Monday, June 19, 2023

This Year: 1994

"This Year" is a series of weekly posts, each about one song from one year of my life. See the introduction for more.

The best songs express who you are, who you want to be. They can be about that moment of your life when you hear them, or they can look to the future.

My song for 1994 was about the future, at the time. It's since become the past. I hope I lived up to it. I hope this song helped me think about that part of my life. I think it did.

It's Whip-Smart by Liz Phair, a song that made me want to be a better, smarter, sneakier, more interesting father four years before my first son was born.

It's a song by a woman - a woman who has always been clearly feminist - about raising a son, using a lot of imagery and ideas more usually associated with girls growing up. And, yes, that is the feminist part, and yes, that is what I loved and still love about it.
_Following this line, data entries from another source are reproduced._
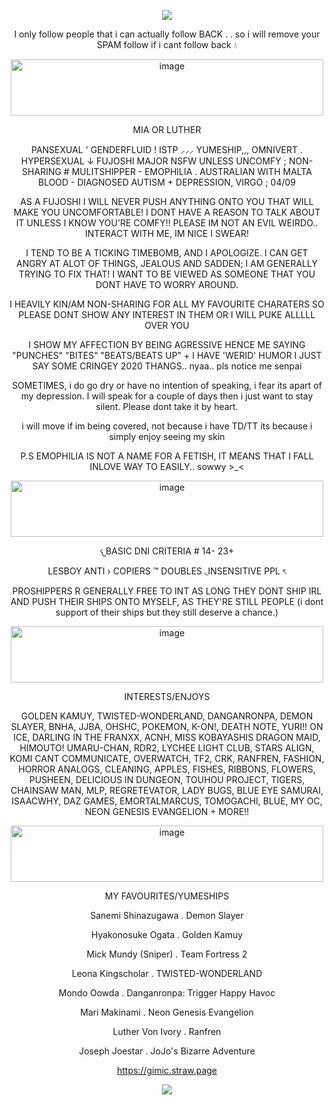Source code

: 


<div align="center">
  
![](https://komarev.com/ghpvc/?username=Luthervonivory&color=blue)

I only follow people that i can actually follow BACK . . so i will remove your SPAM follow if i cant follow back 💧


<img width="500" height="90" alt="image" src="https://github.com/user-attachments/assets/ea84e545-5446-49d3-97ef-4dca755b819c" />

MIA OR LUTHER

PANSEXUAL ' GENDERFLUID ! ISTP ⸝⸝⸝ YUMESHIP,,, OMNIVERT . HYPERSEXUAL ↓ FUJOSHI MAJOR NSFW UNLESS UNCOMFY ; NON-SHARING # MULITSHIPPER - EMOPHILIA . AUSTRALIAN WITH MALTA BLOOD - DIAGNOSED AUTISM + DEPRESSION, VIRGO ; 04/09

AS A FUJOSHI I WILL NEVER PUSH ANYTHING ONTO YOU THAT WILL MAKE YOU UNCOMFORTABLE! I DONT HAVE A REASON TO TALK ABOUT IT UNLESS I KNOW YOU'RE COMFY!! PLEASE IM NOT AN EVIL WEIRDO.. INTERACT WITH ME, IM NICE I SWEAR!

I TEND TO BE A TICKING TIMEBOMB, AND I APOLOGIZE. I CAN GET ANGRY AT ALOT OF THINGS, JEALOUS AND SADDEN; I AM GENERALLY TRYING TO FIX THAT! I WANT TO BE VIEWED AS SOMEONE THAT YOU DONT HAVE TO WORRY AROUND.

I HEAVILY KIN/AM NON-SHARING FOR ALL MY FAVOURITE CHARATERS SO PLEASE DONT SHOW ANY INTEREST IN THEM OR I WILL PUKE ALLLLL OVER YOU

I SHOW MY AFFECTION BY BEING AGRESSIVE HENCE ME SAYING "PUNCHES" "BITES" "BEATS/BEATS UP" + I HAVE 'WERID' HUMOR I JUST SAY SOME CRINGEY 2020 THANGS.. nyaa.. pls notice me senpai

SOMETIMES, i do go dry or have no intention of speaking, i fear its apart of my depression. I will speak for a couple of days then i just want to stay silent. Please dont take it by heart.

i will move if im being covered, not because i have TD/TT its because i simply enjoy seeing my skin

P.S EMOPHILIA IS NOT A NAME FOR A FETISH, IT MEANS THAT I FALL INLOVE WAY TO EASILY.. sowwy >_<

<img width="500" height="90" alt="image" src="https://github.com/user-attachments/assets/10ecbdd5-dd5a-4f3a-b0a7-cd541423264e" />

𐔌BASIC DNI CRITERIA # 14- 23+

LESBOY ANTI › COPIERS ™ DOUBLES ◟INSENSITIVE PPL ৎ

PROSHIPPERS R GENERALLY FREE TO INT AS LONG THEY DONT SHIP IRL AND PUSH THEIR SHIPS ONTO MYSELF, AS THEY'RE STILL PEOPLE (i dont support of their ships but they still deserve a chance.)

<img width="500" height="90" alt="image" src="https://github.com/user-attachments/assets/babecea6-7be5-4340-97b8-f5869025851b" />

INTERESTS/ENJOYS

GOLDEN KAMUY, TWISTED-WONDERLAND, DANGANRONPA, DEMON SLAYER, BNHA, JJBA, OHSHC, POKEMON, K-ON!, DEATH NOTE, YURI!! ON ICE, DARLING IN THE FRANXX, ACNH, MISS KOBAYASHIS DRAGON MAID, HIMOUTO! UMARU-CHAN, RDR2, LYCHEE LIGHT CLUB, STARS ALIGN, KOMI CANT COMMUNICATE, OVERWATCH, TF2, CRK, RANFREN, FASHION, HORROR ANALOGS, CLEANING, APPLES, FISHES, RIBBONS, FLOWERS, PUSHEEN, DELICIOUS IN DUNGEON, TOUHOU PROJECT, TIGERS, CHAINSAW MAN, MLP, REGRETEVATOR, LADY BUGS, BLUE EYE SAMURAI, ISAACWHY, DAZ GAMES, EMORTALMARCUS, TOMOGACHI, BLUE, MY OC, NEON GENESIS EVANGELION  + MORE!!

<img width="500" height="90" alt="image" src="https://github.com/user-attachments/assets/ea84e545-5446-49d3-97ef-4dca755b819c" />

MY FAVOURITES/YUMESHIPS

Sanemi Shinazugawa . Demon Slayer 

Hyakonosuke Ogata . Golden Kamuy

Mick Mundy (Sniper) . Team Fortress 2

Leona Kingscholar . TWISTED-WONDERLAND

Mondo Oowda . Danganronpa: Trigger Happy Havoc

Mari Makinami . Neon Genesis Evangelion 

Luther Von Ivory . Ranfren

Joseph Joestar . JoJo's Bizarre Adventure


https://gimic.straw.page

![](https://i.pinimg.com/1200x/d4/bd/a8/d4bda8b582a35cf725b9dee0a08a470e.jpg)
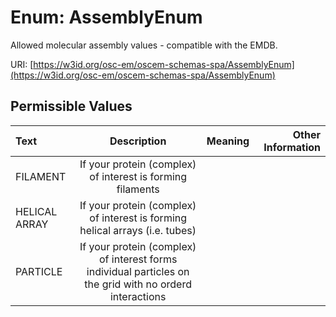 
# Enum: AssemblyEnum

Allowed molecular assembly values - compatible with the EMDB.

URI: [https://w3id.org/osc-em/oscem-schemas-spa/AssemblyEnum](https://w3id.org/osc-em/oscem-schemas-spa/AssemblyEnum)


## Permissible Values

| Text | Description | Meaning | Other Information |
| :--- | :---: | :---: | ---: |
| FILAMENT | If your protein (complex) of interest is forming filaments |  |  |
| HELICAL ARRAY | If your protein (complex) of interest is forming helical arrays (i.e. tubes) |  |  |
| PARTICLE | If your protein (complex) of interest forms individual particles on the grid with no orderd interactions |  |  |

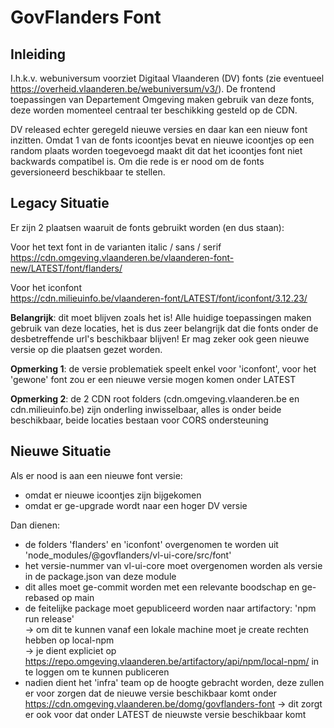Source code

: # GovFlanders Font

## Inleiding

I.h.k.v. webuniversum voorziet Digitaal Vlaanderen (DV) fonts (zie eventueel 
https://overheid.vlaanderen.be/webuniversum/v3/). De frontend toepassingen van Departement Omgeving maken gebruik van
deze fonts, deze worden momenteel centraal ter beschikking gesteld op de CDN.

DV released echter geregeld nieuwe versies en daar kan een nieuw font inzitten. Omdat 1 van de fonts icoontjes bevat en
nieuwe icoontjes op een random plaats worden toegevoegd maakt dit dat het icoontjes font niet backwards compatibel is.
Om die rede is er nood om de fonts geversioneerd beschikbaar te stellen.


## Legacy Situatie

Er zijn 2 plaatsen waaruit de fonts gebruikt worden (en dus staan):

Voor het text font in de varianten italic / sans / serif  
https://cdn.omgeving.vlaanderen.be/vlaanderen-font-new/LATEST/font/flanders/

Voor het iconfont  
https://cdn.milieuinfo.be/vlaanderen-font/LATEST/font/iconfont/3.12.23/

**Belangrijk**: dit moet blijven zoals het is! Alle huidige toepassingen maken gebruik van deze locaties, het is dus
zeer belangrijk dat die fonts onder de desbetreffende url's beschikbaar blijven! Er mag zeker ook geen nieuwe versie
op die plaatsen gezet worden.

**Opmerking 1**: de versie problematiek speelt enkel voor 'iconfont', voor het 'gewone' font zou er een nieuwe versie
mogen komen onder LATEST

**Opmerking 2**: de 2 CDN root folders (cdn.omgeving.vlaanderen.be en cdn.milieuinfo.be) zijn onderling inwisselbaar,
alles is onder beide beschikbaar, beide locaties bestaan voor CORS ondersteuning


## Nieuwe Situatie

Als er nood is aan een nieuwe font versie:

- omdat er nieuwe icoontjes zijn bijgekomen
- omdat er ge-upgrade wordt naar een hoger DV versie

Dan dienen:

- de folders 'flanders' en 'iconfont' overgenomen te worden uit 'node_modules/@govflanders/vl-ui-core/src/font'
- het versie-nummer van vl-ui-core moet overgenomen worden als versie in de package.json van deze module
- dit alles moet ge-commit worden met een relevante boodschap en ge-rebased op main
- de feitelijke package moet gepubliceerd worden naar artifactory: 'npm run release'  
  -> om dit te kunnen vanaf een lokale machine moet je create rechten hebben op local-npm  
  -> je dient expliciet op https://repo.omgeving.vlaanderen.be/artifactory/api/npm/local-npm/ in te loggen om te kunnen 
     publiceren
- nadien dient het 'infra' team op de hoogte gebracht worden, deze zullen er voor zorgen dat de nieuwe versie
  beschikbaar komt onder https://cdn.omgeving.vlaanderen.be/domg/govflanders-font
  -> dit zorgt er ook voor dat onder LATEST de nieuwste versie beschikbaar komt
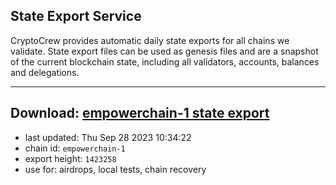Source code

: ## State Export Service
CryptoCrew provides automatic daily state exports for all chains we validate. State export files can be used as genesis files and are a snapshot of the current blockchain state, including all validators, accounts, balances and delegations.

---
**Download: [empowerchain-1 state export](https://dl.ccvalidators.com/SERVICE/empowerchain/empowerchain-1_export_1423258.json)**
---

- last updated: Thu Sep 28 2023 10:34:22
- chain id: `empowerchain-1`
- export height: `1423258`
- use for: airdrops, local tests, chain recovery
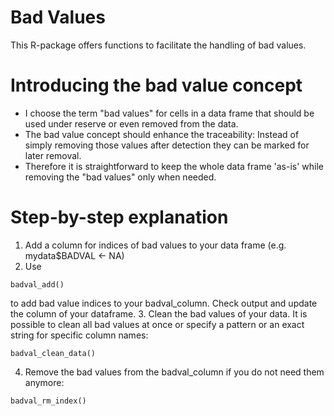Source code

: # Bad Values

This R-package offers functions to facilitate the handling of bad values.

# Introducing the bad value concept
- I choose the term "bad values" for cells in a data frame that should be used under reserve or even removed from the data.  
- The bad value concept should enhance the traceability: Instead of simply removing those values after detection they can be marked for later removal. 
- Therefore it is straightforward to keep the whole data frame 'as-is' while removing the "bad values" only when needed.

# Step-by-step explanation
1. Add a column for indices of bad values to your data frame (e.g. mydata$BADVAL <- NA)
2. Use 
```
badval_add()
``` 
to add bad value indices to your badval_column. Check output and update the column of your dataframe.
3. Clean the bad values of your data. It is possible to clean all bad values at once or specify a pattern or an exact string for specific column names: 
```
badval_clean_data()
```
4. Remove the bad values from the badval_column if you do not need them anymore: 
```
badval_rm_index()
```
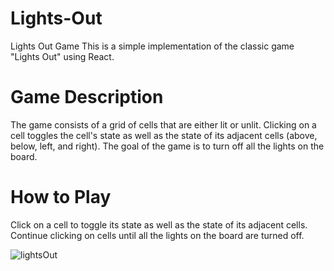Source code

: # Lights-Out
Lights Out Game
This is a simple implementation of the classic game "Lights Out" using React.

# Game Description
The game consists of a grid of cells that are either lit or unlit. 
Clicking on a cell toggles the cell's state as well as the state of its adjacent cells (above, below, left, and right). 
The goal of the game is to turn off all the lights on the board.

# How to Play
Click on a cell to toggle its state as well as the state of its adjacent cells.
Continue clicking on cells until all the lights on the board are turned off.

![lightsOut](https://user-images.githubusercontent.com/63034314/237010875-8de116f3-1076-4fb2-bcab-f571b72f5105.gif)

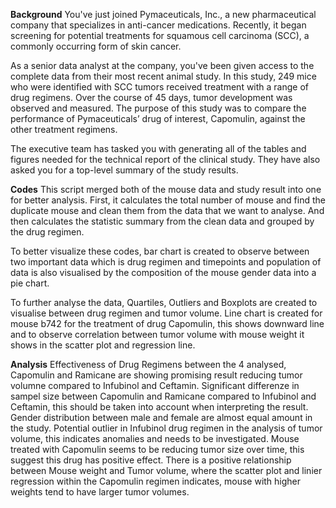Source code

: **Background**
You've just joined Pymaceuticals, Inc., a new pharmaceutical company that specializes in anti-cancer medications. Recently, it began screening for potential treatments for squamous cell carcinoma (SCC), a commonly occurring form of skin cancer.

As a senior data analyst at the company, you've been given access to the complete data from their most recent animal study. In this study, 249 mice who were identified with SCC tumors received treatment with a range of drug regimens. Over the course of 45 days, tumor development was observed and measured. The purpose of this study was to compare the performance of Pymaceuticals’ drug of interest, Capomulin, against the other treatment regimens.

The executive team has tasked you with generating all of the tables and figures needed for the technical report of the clinical study. They have also asked you for a top-level summary of the study results.

**Codes**
This script merged both of the mouse data and study result into one for better analysis.
First, it calculates the total number of mouse and find the duplicate mouse and clean them from the data that we want to analyse. And then calculates the statistic summary from the clean data and grouped by the drug regimen.

To better visualize these codes, bar chart is created to observe between two important data which is drug regimen and timepoints and population of data is also visualised by the composition of the mouse gender data into a pie chart.

To further analyse the data, Quartiles, Outliers and Boxplots are created to visualise between drug regimen and tumor volume. Line chart is created for mouse b742 for the treatment of drug Capomulin, this shows downward line and to observe correlation between tumor volume with mouse weight it shows in the scatter plot and regression line.

**Analysis**
Effectiveness of Drug Regimens between the 4 analysed, Capomulin and Ramicane are showing promising result reducing tumor volumne compared to Infubinol and Ceftamin.
Significant differenze in sampel size between Capomulin and Ramicane compared to Infubinol and Ceftamin, this should be taken into account when interpreting the result.
Gender distribution between male and female are almost equal amount in the study.
Potential outlier in Infubinol drug regimen in the analysis of tumor volume, this indicates anomalies and needs to be investigated.
Mouse treated with Capomulin seems to be reducing tumor size over time, this suggest this drug has positive effect.
There is a positive relationship between Mouse weight and Tumor volume, where the scatter plot and linier regression within the Capomulin regimen indicates, mouse with higher weights tend to have larger tumor volumes.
And I'm gonna lock my son up in a tower

Until he learns to let his hair down far enough to climb outside

That's the line that always gets me, drags out the huge smile - the Rapunzel double reversal, first putting it on the boy rather than the girl but then doubles down by making it about freedom and choice. It took me years to learn to let my hair down far enough to climb outside. I hope my boys can do that at least a little quicker.

And this is another song with a great rhythm that kicks it off - a demanding, syncopated beat that starts after a few seconds of quiet pastoral sounds at the beginning and underlies the whole song. To my ear, it almost sounds like a machine: maybe the steam-loom someone is using to spin straw into gold, maybe the machine building the tower, maybe something even sillier.

But what makes this song so special is that core feminist reversal: it's all about lessons Phair learned as a woman, and how she's going to transmute them into things a boy should know. It's all forward-looking, all focused on this boy, who may or may not already exist.

All about that core parental idea: I want you to be better than I was; I want you to be able to avoid these things that I tripped over; I want better for you than I had.

I love that, and I loved the specific lessons here. I probably didn't live up to my hopes as a parent; no one ever does. But that beat in Whip-Smart is still there chugging along, and my sons are both home for the weekend as I type this, and I can keep being the father I want to be as long as I'm still here.